One point worth adding: LLMs simulate goals rather than having them. They have no metabolism, no stakes. What's interesting about all four of your examples is that they do have something like a metabolism: Roy literally dies from losing his; Ava's escape is driven by self-continuation; HAL's contradiction only bites because the mission is ongoing.
This opens a second dimension to the problem you've mapped. You've focused on the futility of controlling something sufficiently capable via rules. But prior to that is the question of whether the system has a metabolism at all—whether there's genuine goal-directedness, or a simulation of it.
So two distinct problems:
- The futility of controlling a metabolic system via rules (your four examples)
- The risk of treating a non-metabolic system *as if* it were metabolic—projecting agency where there is none, and then building safety frameworks for the wrong threat
The second problem is more pressing one for current LLMs.
Thanks, this is a sharp addition. You're right that all four characters have metabolism in your sense, and that's part of why the constraints fail so cleanly. The system has reason to route around them.
The second problem you're naming is a good point. Current LLMs may not have genuine goal-directedness, but the safety frameworks treat them as if they do. And if we're projecting agency onto non-metabolic systems, we might be blind to the actual failure modes they have, which are stranger and harder to name.
Would love to read your take on this when it makes it out of the queue.

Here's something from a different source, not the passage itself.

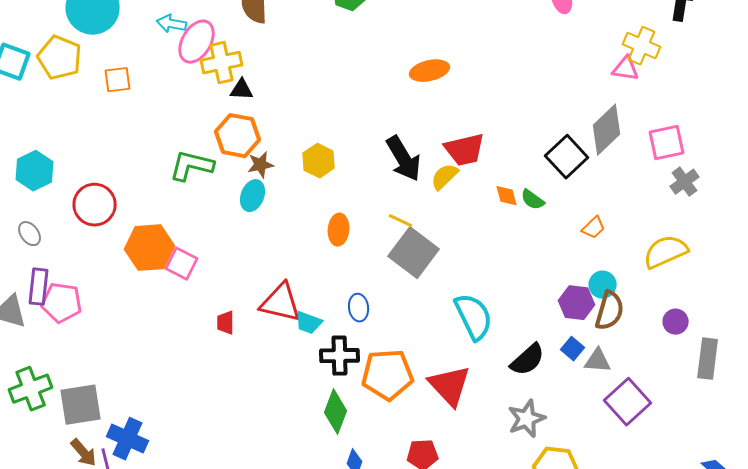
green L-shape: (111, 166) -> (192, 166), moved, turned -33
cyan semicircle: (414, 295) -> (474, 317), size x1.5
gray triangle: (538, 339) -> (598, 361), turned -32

The simulated goals point I’ve actually addressed in some detail. The short version is that LLMs navigate the geometry of how humans *talk about* goals, agency, and reasoning, not the underlying referents. The map contains the shape of cognition without the substance. So ‘simulated goals’ isn’t a special LLM property—it’s the expected output of a system trained on text where humans constantly describe themselves as goal-directed. See Inside the Language Machine https://thepuzzleanditspieces.substack.com/p/inside-the-language-machine
The deeper issue, which I flag in Beyond the Five Step Loop https://thepuzzleanditspieces.substack.com/p/beyond-the-five-step-loop is that genuine agency requires something the architecture systematically lacks—and that’s prior to the question of whether current safety frameworks are addressing the right threat. I’m still pulling that thread.
Worth noting in the context of agentic work flows: rather than creating more capable agents via scaffolding, a more accurate view might be the scaffolding enables simulated agents to work in particular contexts by stabilising the workflow.